Sectiepagina8.jpg (189328 bytes)

Voorbeeld van een sectiepagina waarin de bovenkant al in de nieuwe vormgeving wordt getoond, maar het linker, sectiemenu nog in het oude. Aan de rechterkant is een zgn. banner zichtbaar. Midden in ziet u de broodtekst waarin middels een zoekopdracht de laatste nieuwsberichten worden getoond.
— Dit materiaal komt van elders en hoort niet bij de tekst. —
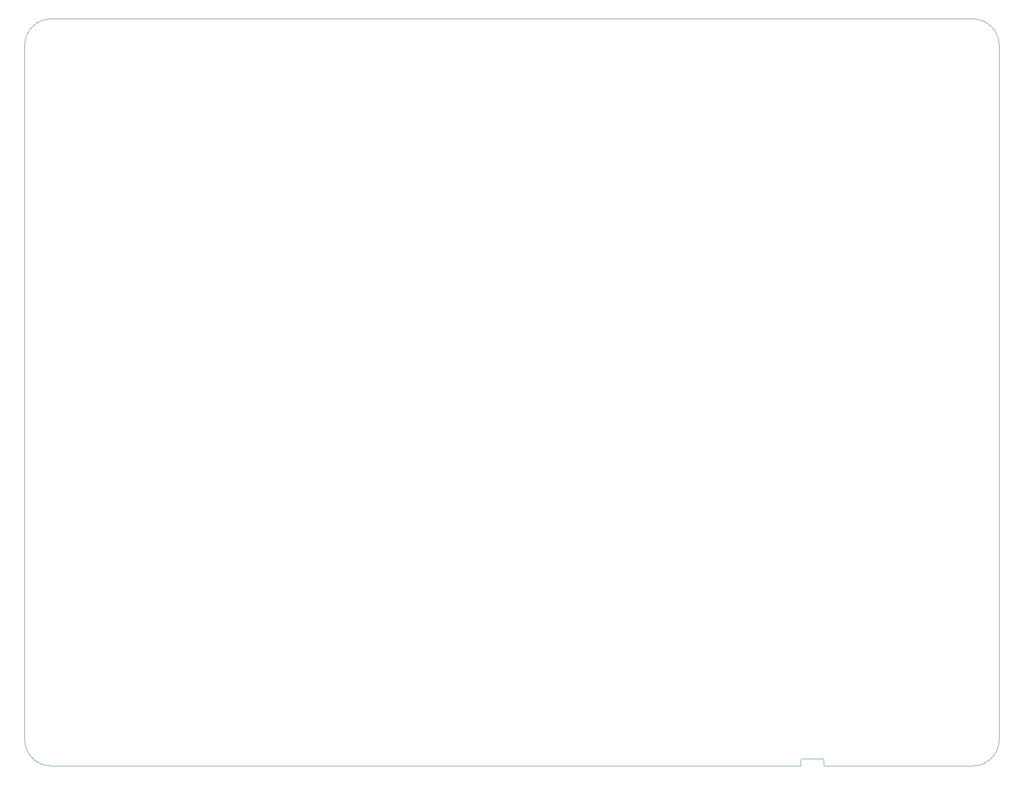
<source format=gbr>
%TF.GenerationSoftware,KiCad,Pcbnew,7.0.7*%
%TF.CreationDate,2023-08-30T11:58:42-04:00*%
%TF.ProjectId,Datta-OpenField-PCB,44617474-612d-44f7-9065-6e4669656c64,rev?*%
%TF.SameCoordinates,Original*%
%TF.FileFunction,Profile,NP*%
%FSLAX46Y46*%
G04 Gerber Fmt 4.6, Leading zero omitted, Abs format (unit mm)*
G04 Created by KiCad (PCBNEW 7.0.7) date 2023-08-30 11:58:42*
%MOMM*%
%LPD*%
G01*
G04 APERTURE LIST*
%TA.AperFunction,Profile*%
%ADD10C,0.101600*%
%TD*%
%TA.AperFunction,Profile*%
%ADD11C,0.120000*%
%TD*%
G04 APERTURE END LIST*
D10*
X176366809Y-165099120D02*
X38100000Y-165100000D01*
X38100000Y-22860000D02*
X213360000Y-22860000D01*
X218440000Y-27940000D02*
X218440000Y-160020000D01*
X33020000Y-160020000D02*
X33020000Y-27940000D01*
X213360000Y-165100000D02*
X189366809Y-165099120D01*
X213360000Y-165100000D02*
G75*
G03*
X218440000Y-160020000I0J5080000D01*
G01*
X218440000Y-27940000D02*
G75*
G03*
X213360000Y-22860000I-5080000J0D01*
G01*
X38100000Y-22860000D02*
G75*
G03*
X33020000Y-27940000I0J-5080000D01*
G01*
X33020000Y-160020000D02*
G75*
G03*
X38100000Y-165100000I5080000J0D01*
G01*
D11*
%TO.C,J19*%
X180666809Y-164099120D02*
X180666809Y-165099120D01*
X180666809Y-165099120D02*
X176366809Y-165099120D01*
X184666809Y-163699120D02*
X181066809Y-163699120D01*
X185066809Y-164099120D02*
X185066809Y-165099120D01*
X185066809Y-165099120D02*
X189366809Y-165099120D01*
X181066809Y-163699120D02*
G75*
G03*
X180666809Y-164099120I2J-400002D01*
G01*
X185066809Y-164099120D02*
G75*
G03*
X184666809Y-163699120I-400000J0D01*
G01*
%TD*%
M02*

</source>
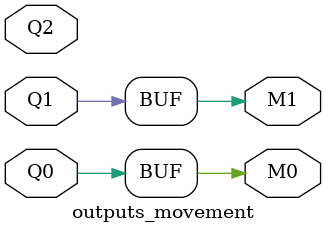
<source format=sv>
/*
Outputs from Movement's FSM
*/

module outputs_movement(input Q2, Q1, Q0, output M1, M0);

//FALTA

	assign M0 = Q0;
	assign M1 = Q1;

endmodule

</source>
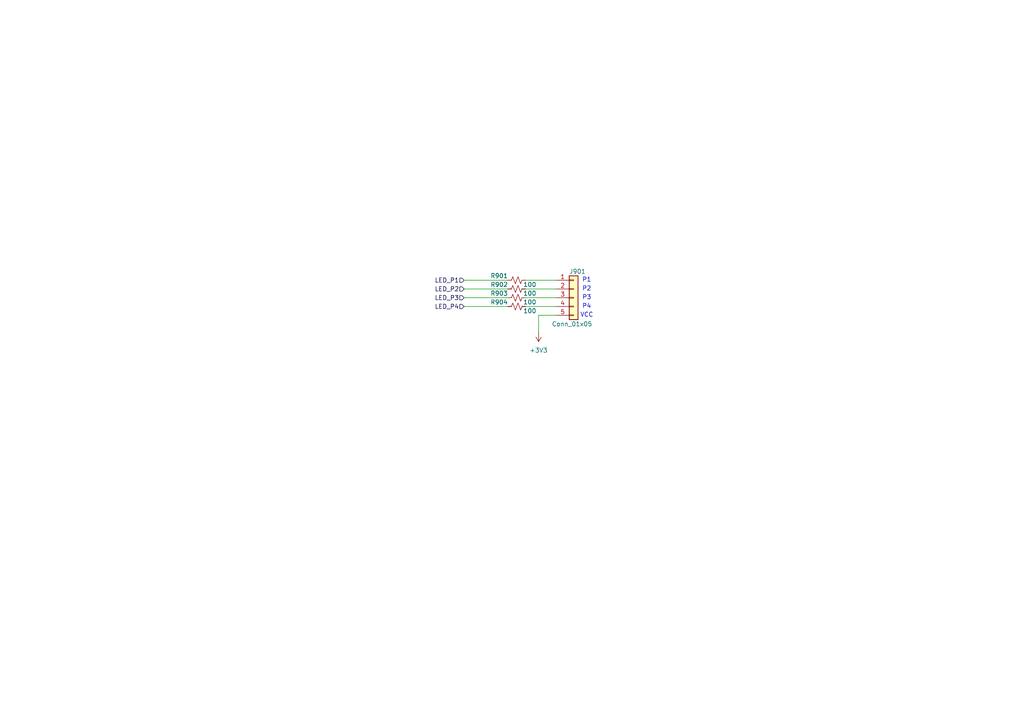
<source format=kicad_sch>
(kicad_sch
	(version 20231120)
	(generator "eeschema")
	(generator_version "8.0")
	(uuid "b5ecf743-2e62-4e10-8c82-88ad2b667aa4")
	(paper "A4")
	(title_block
		(title "Project Antares - Transmitter Schematic")
		(date "2024-08-23")
		(rev "1.0.0")
		(company "Ourobors Embedded Development")
		(comment 1 "Pablo Jean Rozario")
	)
	
	(wire
		(pts
			(xy 152.4 83.82) (xy 161.29 83.82)
		)
		(stroke
			(width 0)
			(type default)
		)
		(uuid "1ae6c12b-d650-4e95-966c-9581c15ab50b")
	)
	(wire
		(pts
			(xy 134.62 88.9) (xy 147.32 88.9)
		)
		(stroke
			(width 0)
			(type default)
		)
		(uuid "4d9fd296-13f2-4053-9a15-a20e2308f6f4")
	)
	(wire
		(pts
			(xy 134.62 86.36) (xy 147.32 86.36)
		)
		(stroke
			(width 0)
			(type default)
		)
		(uuid "4e2a4e5b-fb69-4ac1-8a81-de20eed4aeed")
	)
	(wire
		(pts
			(xy 152.4 88.9) (xy 161.29 88.9)
		)
		(stroke
			(width 0)
			(type default)
		)
		(uuid "65e017c9-a7a1-486f-b6ef-b90b755efe2f")
	)
	(wire
		(pts
			(xy 152.4 81.28) (xy 161.29 81.28)
		)
		(stroke
			(width 0)
			(type default)
		)
		(uuid "753e2f57-0e46-4e08-be65-eda3f01600e0")
	)
	(wire
		(pts
			(xy 134.62 81.28) (xy 147.32 81.28)
		)
		(stroke
			(width 0)
			(type default)
		)
		(uuid "993f963f-f138-41fc-b685-913b1bdbb261")
	)
	(wire
		(pts
			(xy 161.29 91.44) (xy 156.21 91.44)
		)
		(stroke
			(width 0)
			(type default)
		)
		(uuid "a637af07-136e-4332-959c-1dc875ad9dc7")
	)
	(wire
		(pts
			(xy 152.4 86.36) (xy 161.29 86.36)
		)
		(stroke
			(width 0)
			(type default)
		)
		(uuid "bb7c55bb-fb39-43b9-86c9-01cc8d3be747")
	)
	(wire
		(pts
			(xy 156.21 91.44) (xy 156.21 96.52)
		)
		(stroke
			(width 0)
			(type default)
		)
		(uuid "be801e80-a6a5-409e-9e8d-4d12b764a18f")
	)
	(wire
		(pts
			(xy 134.62 83.82) (xy 147.32 83.82)
		)
		(stroke
			(width 0)
			(type default)
		)
		(uuid "c8774abb-a515-431d-af64-bef9cfbcdee7")
	)
	(text "P3"
		(exclude_from_sim no)
		(at 170.18 86.36 0)
		(effects
			(font
				(size 1.27 1.27)
			)
		)
		(uuid "10159b30-9ee2-4e11-863c-dc3f2a284a55")
	)
	(text "P2"
		(exclude_from_sim no)
		(at 170.18 83.82 0)
		(effects
			(font
				(size 1.27 1.27)
			)
		)
		(uuid "2983e6a3-f8a6-4dfe-bc35-d2f0bdc78bcb")
	)
	(text "P4"
		(exclude_from_sim no)
		(at 170.18 88.9 0)
		(effects
			(font
				(size 1.27 1.27)
			)
		)
		(uuid "54e724f9-0c84-456d-9ed8-3946a9308132")
	)
	(text "P1"
		(exclude_from_sim no)
		(at 170.18 81.28 0)
		(effects
			(font
				(size 1.27 1.27)
			)
		)
		(uuid "b4004098-3c58-43ce-bca6-490875e25113")
	)
	(text "VCC"
		(exclude_from_sim no)
		(at 170.18 91.44 0)
		(effects
			(font
				(size 1.27 1.27)
			)
		)
		(uuid "ed6eba7b-ae73-4138-941d-00cf8a9028a0")
	)
	(hierarchical_label "LED_P3"
		(shape input)
		(at 134.62 86.36 180)
		(fields_autoplaced yes)
		(effects
			(font
				(size 1.27 1.27)
				(color 0 0 72 1)
			)
			(justify right)
		)
		(uuid "0af4c069-681b-4e98-838b-0712dcbe5cbf")
	)
	(hierarchical_label "LED_P4"
		(shape input)
		(at 134.62 88.9 180)
		(fields_autoplaced yes)
		(effects
			(font
				(size 1.27 1.27)
				(color 0 0 72 1)
			)
			(justify right)
		)
		(uuid "3014ffd6-5480-44e9-bf8a-84ea296c8b77")
	)
	(hierarchical_label "LED_P1"
		(shape input)
		(at 134.62 81.28 180)
		(fields_autoplaced yes)
		(effects
			(font
				(size 1.27 1.27)
				(color 0 0 72 1)
			)
			(justify right)
		)
		(uuid "a1235c0f-4e4d-418c-83cf-7201562ade64")
	)
	(hierarchical_label "LED_P2"
		(shape input)
		(at 134.62 83.82 180)
		(fields_autoplaced yes)
		(effects
			(font
				(size 1.27 1.27)
				(color 0 0 72 1)
			)
			(justify right)
		)
		(uuid "e6879f51-6931-4aa0-982b-26123435d09d")
	)
	(symbol
		(lib_id "Connector_Generic:Conn_01x05")
		(at 166.37 86.36 0)
		(unit 1)
		(exclude_from_sim no)
		(in_bom yes)
		(on_board yes)
		(dnp no)
		(uuid "254a2e83-c9c4-445a-957c-0a6b588e1af2")
		(property "Reference" "J901"
			(at 165.1 78.74 0)
			(effects
				(font
					(size 1.27 1.27)
				)
				(justify left)
			)
		)
		(property "Value" "Conn_01x05"
			(at 160.02 93.98 0)
			(effects
				(font
					(size 1.27 1.27)
				)
				(justify left)
			)
		)
		(property "Footprint" "Connector_JST:JST_XA_S05B-XASK-1_1x05_P2.50mm_Horizontal"
			(at 166.37 86.36 0)
			(effects
				(font
					(size 1.27 1.27)
				)
				(hide yes)
			)
		)
		(property "Datasheet" "~"
			(at 166.37 86.36 0)
			(effects
				(font
					(size 1.27 1.27)
				)
				(hide yes)
			)
		)
		(property "Description" "Generic connector, single row, 01x05, script generated (kicad-library-utils/schlib/autogen/connector/)"
			(at 166.37 86.36 0)
			(effects
				(font
					(size 1.27 1.27)
				)
				(hide yes)
			)
		)
		(property "LCSC" "C2845508"
			(at 166.37 86.36 0)
			(effects
				(font
					(size 1.27 1.27)
				)
				(hide yes)
			)
		)
		(property "PN" "HC-XHB-5AW"
			(at 166.37 86.36 0)
			(effects
				(font
					(size 1.27 1.27)
				)
				(hide yes)
			)
		)
		(pin "1"
			(uuid "5c47f82c-abef-4f08-9ede-b98182f94acf")
		)
		(pin "5"
			(uuid "88e5b221-f7a1-46c6-b653-9e1b8925fa04")
		)
		(pin "4"
			(uuid "4687c35b-85f8-46bc-9c93-c02a8255f0d9")
		)
		(pin "2"
			(uuid "e0ad3d3d-6775-4b9d-8250-5b6842a8656c")
		)
		(pin "3"
			(uuid "f40c7d8e-fa1b-469d-b225-7b0945849448")
		)
		(instances
			(project ""
				(path "/7eacce39-bbdf-4759-aeb5-d69ccfcb7b29/299e1806-d9a7-4704-b9b2-4b9200c2cd64"
					(reference "J901")
					(unit 1)
				)
			)
		)
	)
	(symbol
		(lib_id "Device:R_Small_US")
		(at 149.86 88.9 90)
		(unit 1)
		(exclude_from_sim no)
		(in_bom yes)
		(on_board yes)
		(dnp no)
		(uuid "3cdf36e8-f9ee-41d9-b2fc-14e04e7a9bd5")
		(property "Reference" "R904"
			(at 144.78 87.63 90)
			(effects
				(font
					(size 1.27 1.27)
				)
			)
		)
		(property "Value" "100"
			(at 153.67 90.17 90)
			(effects
				(font
					(size 1.27 1.27)
				)
			)
		)
		(property "Footprint" "Resistor_SMD:R_0603_1608Metric"
			(at 149.86 88.9 0)
			(effects
				(font
					(size 1.27 1.27)
				)
				(hide yes)
			)
		)
		(property "Datasheet" "~"
			(at 149.86 88.9 0)
			(effects
				(font
					(size 1.27 1.27)
				)
				(hide yes)
			)
		)
		(property "Description" "Resistor, small US symbol"
			(at 149.86 88.9 0)
			(effects
				(font
					(size 1.27 1.27)
				)
				(hide yes)
			)
		)
		(property "LCSC" "C22775"
			(at 149.86 88.9 0)
			(effects
				(font
					(size 1.27 1.27)
				)
				(hide yes)
			)
		)
		(property "PN" "0603WAF1000T5E"
			(at 149.86 88.9 0)
			(effects
				(font
					(size 1.27 1.27)
				)
				(hide yes)
			)
		)
		(pin "1"
			(uuid "6ef6521e-7753-4660-9918-159355d469a5")
		)
		(pin "2"
			(uuid "c40a41b6-5d04-4082-aec8-4a0705532e71")
		)
		(instances
			(project "Antares-Transmitter"
				(path "/7eacce39-bbdf-4759-aeb5-d69ccfcb7b29/299e1806-d9a7-4704-b9b2-4b9200c2cd64"
					(reference "R904")
					(unit 1)
				)
			)
		)
	)
	(symbol
		(lib_id "Device:R_Small_US")
		(at 149.86 86.36 90)
		(unit 1)
		(exclude_from_sim no)
		(in_bom yes)
		(on_board yes)
		(dnp no)
		(uuid "5406bca9-6615-4fb0-90e7-00e3247ca78d")
		(property "Reference" "R903"
			(at 144.78 85.09 90)
			(effects
				(font
					(size 1.27 1.27)
				)
			)
		)
		(property "Value" "100"
			(at 153.67 87.63 90)
			(effects
				(font
					(size 1.27 1.27)
				)
			)
		)
		(property "Footprint" "Resistor_SMD:R_0603_1608Metric"
			(at 149.86 86.36 0)
			(effects
				(font
					(size 1.27 1.27)
				)
				(hide yes)
			)
		)
		(property "Datasheet" "~"
			(at 149.86 86.36 0)
			(effects
				(font
					(size 1.27 1.27)
				)
				(hide yes)
			)
		)
		(property "Description" "Resistor, small US symbol"
			(at 149.86 86.36 0)
			(effects
				(font
					(size 1.27 1.27)
				)
				(hide yes)
			)
		)
		(property "LCSC" "C22775"
			(at 149.86 86.36 0)
			(effects
				(font
					(size 1.27 1.27)
				)
				(hide yes)
			)
		)
		(property "PN" "0603WAF1000T5E"
			(at 149.86 86.36 0)
			(effects
				(font
					(size 1.27 1.27)
				)
				(hide yes)
			)
		)
		(pin "1"
			(uuid "3dfa75f1-b803-4832-8679-4056ce82bc03")
		)
		(pin "2"
			(uuid "bbe7d998-b030-4c24-80d9-a526a0d2d117")
		)
		(instances
			(project "Antares-Transmitter"
				(path "/7eacce39-bbdf-4759-aeb5-d69ccfcb7b29/299e1806-d9a7-4704-b9b2-4b9200c2cd64"
					(reference "R903")
					(unit 1)
				)
			)
		)
	)
	(symbol
		(lib_id "power:+3V3")
		(at 156.21 96.52 180)
		(unit 1)
		(exclude_from_sim no)
		(in_bom yes)
		(on_board yes)
		(dnp no)
		(fields_autoplaced yes)
		(uuid "a0e2ab33-9347-4730-80ca-2ef221c85162")
		(property "Reference" "#PWR0901"
			(at 156.21 92.71 0)
			(effects
				(font
					(size 1.27 1.27)
				)
				(hide yes)
			)
		)
		(property "Value" "+3V3"
			(at 156.21 101.6 0)
			(effects
				(font
					(size 1.27 1.27)
				)
			)
		)
		(property "Footprint" ""
			(at 156.21 96.52 0)
			(effects
				(font
					(size 1.27 1.27)
				)
				(hide yes)
			)
		)
		(property "Datasheet" ""
			(at 156.21 96.52 0)
			(effects
				(font
					(size 1.27 1.27)
				)
				(hide yes)
			)
		)
		(property "Description" "Power symbol creates a global label with name \"+3V3\""
			(at 156.21 96.52 0)
			(effects
				(font
					(size 1.27 1.27)
				)
				(hide yes)
			)
		)
		(pin "1"
			(uuid "1a53f708-8906-4ed0-9e28-8147b50ebd61")
		)
		(instances
			(project "Antares-Transmitter"
				(path "/7eacce39-bbdf-4759-aeb5-d69ccfcb7b29/299e1806-d9a7-4704-b9b2-4b9200c2cd64"
					(reference "#PWR0901")
					(unit 1)
				)
			)
		)
	)
	(symbol
		(lib_id "Device:R_Small_US")
		(at 149.86 81.28 90)
		(unit 1)
		(exclude_from_sim no)
		(in_bom yes)
		(on_board yes)
		(dnp no)
		(uuid "affa8374-35c8-472d-8e89-ef2569f0feb8")
		(property "Reference" "R901"
			(at 144.78 80.01 90)
			(effects
				(font
					(size 1.27 1.27)
				)
			)
		)
		(property "Value" "100"
			(at 153.67 82.55 90)
			(effects
				(font
					(size 1.27 1.27)
				)
			)
		)
		(property "Footprint" "Resistor_SMD:R_0603_1608Metric"
			(at 149.86 81.28 0)
			(effects
				(font
					(size 1.27 1.27)
				)
				(hide yes)
			)
		)
		(property "Datasheet" "~"
			(at 149.86 81.28 0)
			(effects
				(font
					(size 1.27 1.27)
				)
				(hide yes)
			)
		)
		(property "Description" "Resistor, small US symbol"
			(at 149.86 81.28 0)
			(effects
				(font
					(size 1.27 1.27)
				)
				(hide yes)
			)
		)
		(property "LCSC" "C22775"
			(at 149.86 81.28 0)
			(effects
				(font
					(size 1.27 1.27)
				)
				(hide yes)
			)
		)
		(property "PN" "0603WAF1000T5E"
			(at 149.86 81.28 0)
			(effects
				(font
					(size 1.27 1.27)
				)
				(hide yes)
			)
		)
		(pin "1"
			(uuid "8d816272-3345-4cec-9226-c6663d5409d1")
		)
		(pin "2"
			(uuid "6b332637-600c-4dcc-a6ad-80706c163fb3")
		)
		(instances
			(project "Antares-Transmitter"
				(path "/7eacce39-bbdf-4759-aeb5-d69ccfcb7b29/299e1806-d9a7-4704-b9b2-4b9200c2cd64"
					(reference "R901")
					(unit 1)
				)
			)
		)
	)
	(symbol
		(lib_id "Device:R_Small_US")
		(at 149.86 83.82 90)
		(unit 1)
		(exclude_from_sim no)
		(in_bom yes)
		(on_board yes)
		(dnp no)
		(uuid "cb2a0980-ae41-4abd-a38a-ab3620849b55")
		(property "Reference" "R902"
			(at 144.78 82.55 90)
			(effects
				(font
					(size 1.27 1.27)
				)
			)
		)
		(property "Value" "100"
			(at 153.67 85.09 90)
			(effects
				(font
					(size 1.27 1.27)
				)
			)
		)
		(property "Footprint" "Resistor_SMD:R_0603_1608Metric"
			(at 149.86 83.82 0)
			(effects
				(font
					(size 1.27 1.27)
				)
				(hide yes)
			)
		)
		(property "Datasheet" "~"
			(at 149.86 83.82 0)
			(effects
				(font
					(size 1.27 1.27)
				)
				(hide yes)
			)
		)
		(property "Description" "Resistor, small US symbol"
			(at 149.86 83.82 0)
			(effects
				(font
					(size 1.27 1.27)
				)
				(hide yes)
			)
		)
		(property "LCSC" "C22775"
			(at 149.86 83.82 0)
			(effects
				(font
					(size 1.27 1.27)
				)
				(hide yes)
			)
		)
		(property "PN" "0603WAF1000T5E"
			(at 149.86 83.82 0)
			(effects
				(font
					(size 1.27 1.27)
				)
				(hide yes)
			)
		)
		(pin "1"
			(uuid "fbefccb0-787e-4178-91e5-cee7f6762975")
		)
		(pin "2"
			(uuid "ce84bc8f-41ad-4590-8477-6836bbd75547")
		)
		(instances
			(project "Antares-Transmitter"
				(path "/7eacce39-bbdf-4759-aeb5-d69ccfcb7b29/299e1806-d9a7-4704-b9b2-4b9200c2cd64"
					(reference "R902")
					(unit 1)
				)
			)
		)
	)
)

</source>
Het nieuwe webplatform is database gestuurd. Dit betekent dat alle teksten en gegevens van de RUG-site worden opgeslagen in een centrale database.
Door te werken met een Content Management System ontstaat op elegante wijze de combinatie tussen de opslag van een grote verzameling gegevens in deze database, met naar eigen inzicht de presentatie van die informatie op RUG-sites, sites van faculteiten en diensten en een grote groep van andere universitaire sites.
De essentie hierbij is dat de inhoud is losgekoppeld van de vormgeving. In het CMS kunnen personeel en studenten op een eenvoudige manier informatie invoeren en beheren zonder dat ze zich druk hoeven te maken over de opmaak.
Als een bezoeker van de site een pagina opvraagt, stelt het Content Management Systeem op dat moment de opgevraagde informatie in de juiste opmaak samen. Met het CMS hoeft een wijziging van tekst die op meerdere plekken op verschillende sites te zien is, maar één keer doorgevoerd te worden (*sharen).

Driebandenmodel

Het model waarop het webplatform-project is gebaseerd:

Stap 1. De benodigde gegevens zijn in *XML-formaat opgeslagen in een centrale database. Die database werkt onder Oracle, dat onder andere het *Internet File System (iFS) kent. Het iFS biedt naast een gebruiksvriendelijke toegang voor dataopslag vele andere voor het webplatform onmisbare kenmerken: rechtenstructuur, ondersteuning van meer dan 100 verschillende bestandsformaten (waaronder video), mogelijkheid voor metadata, etc.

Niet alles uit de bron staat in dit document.